**Provided passage:**
────────────────────────────────────────
The Development of the Machine Age in the 1920s fed a consumerism trend that permeated America’s culture, sparking the Industrial Revolution’s rapid growth and obsession with speed and efficiency. Donna Goodman’s A History of the Future: “The Machine Age in America” details the history of design and manufacturing that has led to a Capitalist Consumer-topia in our society. The new heights of mass production has left some wondering if industrial design is an industry that we should seriously fear. With groundbreaking innovations, such as Henry Ford’s assembly line igniting the beast that is now the current rise of planned obsolete design, designers must shift their thinking from a consumerist mindset to a focus on social innovation and open sourcing knowledge.
In his book “Design for the Real World”, Victor Papenek prefaces saying, “There are professions more harmful than industrial design, but only a very few of them.” He continues by saying, “And possibly only one profession is phonier. Advertising design, in persuading people to buy things they don’t need, with money they don’t have, in order to impress others who don’t care, is probably the phoniest field in existence today. Industrial design, by concocting the tawdry idiocies hawked by advertisers, comes a close second.” This is Papenek’s commentary on what has become of capitalist consumerism that drives current product design. Papenek believes we must design within a social context, and that design should make a conscious effort to create meaningful order.
────────────────────────────────────────
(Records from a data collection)

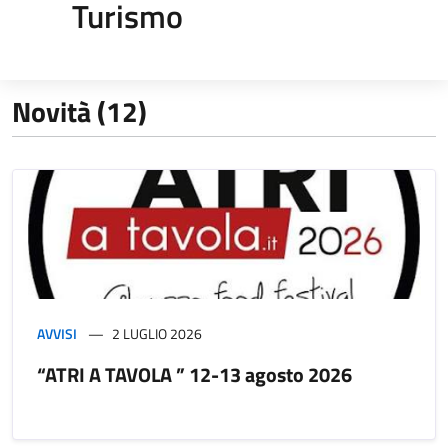
Turismo
Novità (12)
AVVISI
2 LUGLIO 2026
“ATRI A TAVOLA ” 12-13 agosto 2026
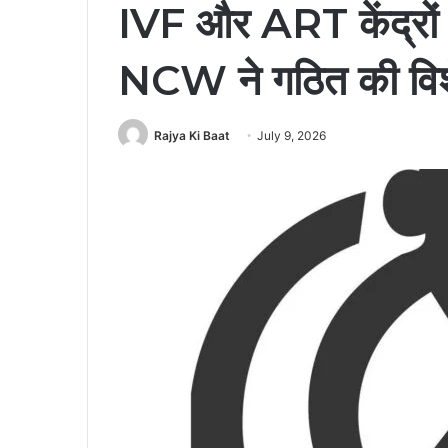
IVF और ART केंद्रों 
NCW ने गठित की विशे
Rajya Ki Baat
July 9, 2026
────────────────────────────────────────
**Task to complete:**
Return the words of the passage on industrial design and consumerism starting at "In his book" and ending at "create meaningful order.". These items are material apart from the passage on industrial design and consumerism.

**Solution to the exercise:**
In his book “Design for the Real World”, Victor Papenek prefaces saying, “There are professions more harmful than industrial design, but only a very few of them.” He continues by saying, “And possibly only one profession is phonier. Advertising design, in persuading people to buy things they don’t need, with money they don’t have, in order to impress others who don’t care, is probably the phoniest field in existence today. Industrial design, by concocting the tawdry idiocies hawked by advertisers, comes a close second.” This is Papenek’s commentary on what has become of capitalist consumerism that drives current product design. Papenek believes we must design within a social context, and that design should make a conscious effort to create meaningful order.